Citigroup and Wells Fargo Securities are acting as the underwriters for the offering.
The offering of these securities may be made only by means of a prospectus and a related prospectus supplement, a copy of which may be obtained by contacting: Citigroup, Brooklyn Army Terminal, 140 58th Street, 8th Floor, Brooklyn, NY 11220, Attention: Prospectus Department, Telephone: (800) 831-9146, or by e-mailing [email protected]; or Wells Fargo Securities, 375 Park Avenue, New York, NY 10152, Attention: Equity Syndicate Dept., (800) 326-5897 or [email protected].
This press release shall not constitute an offer to sell or a solicitation of an offer to buy nor shall there be any sale of these securities in any state in which such offer, solicitation or sale would be unlawful prior to registration or qualification under the securities laws of any state.

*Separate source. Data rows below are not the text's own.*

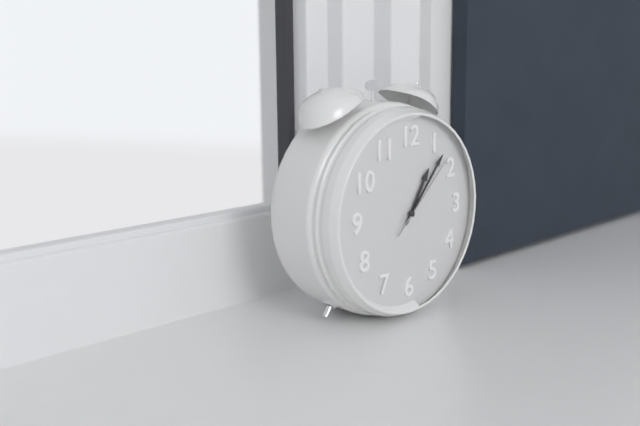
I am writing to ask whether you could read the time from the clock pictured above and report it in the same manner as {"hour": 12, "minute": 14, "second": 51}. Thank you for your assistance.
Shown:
{"hour": 1, "minute": 7, "second": 8}
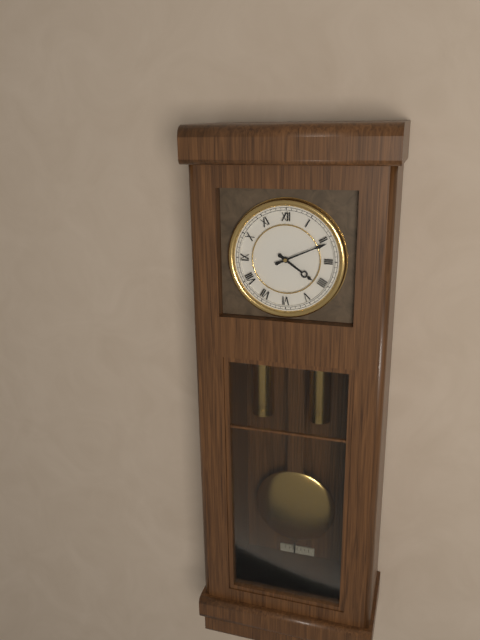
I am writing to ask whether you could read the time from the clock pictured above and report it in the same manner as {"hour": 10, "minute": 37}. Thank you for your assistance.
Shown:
{"hour": 4, "minute": 11}
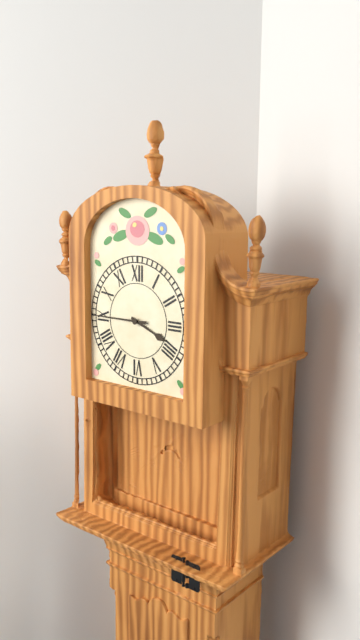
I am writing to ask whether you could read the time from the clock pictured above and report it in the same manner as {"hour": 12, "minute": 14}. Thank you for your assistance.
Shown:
{"hour": 3, "minute": 45}
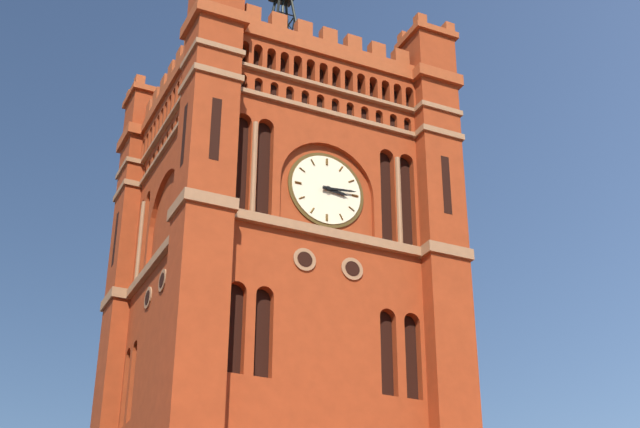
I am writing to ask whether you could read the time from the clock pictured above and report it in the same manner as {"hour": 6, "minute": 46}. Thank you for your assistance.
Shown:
{"hour": 3, "minute": 14}
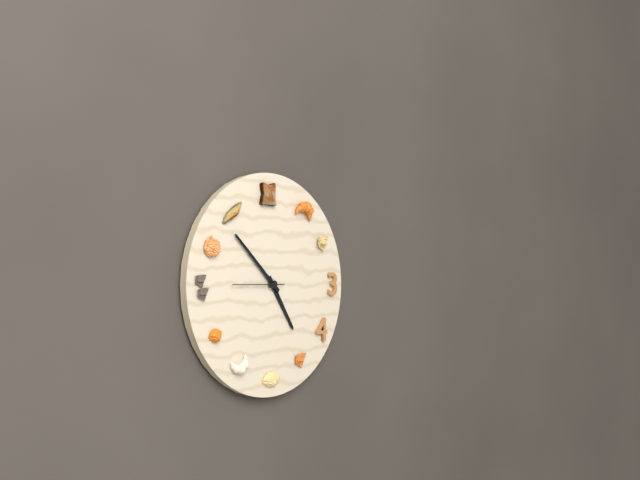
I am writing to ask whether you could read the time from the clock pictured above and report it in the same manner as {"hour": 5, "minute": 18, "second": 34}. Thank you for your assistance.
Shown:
{"hour": 4, "minute": 52, "second": 45}
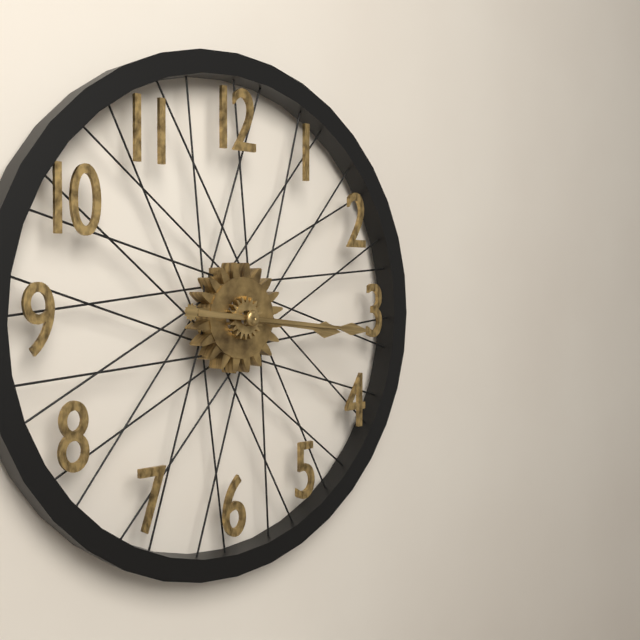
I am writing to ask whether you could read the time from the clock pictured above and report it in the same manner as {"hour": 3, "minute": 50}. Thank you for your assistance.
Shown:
{"hour": 3, "minute": 16}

About Starwood Property Trust, Inc.
Starwood Property Trust, Inc. focuses primarily on originating, investing in, financing and managing commercial mortgage loans and other commercial and residential real estate-related debt investments. Starwood Property Trust, Inc. is externally managed and advised by SPT Management, LLC, an affiliate of Starwood Capital Group, and has elected to be taxed as a real estate investment trust for U.S. federal income tax purposes.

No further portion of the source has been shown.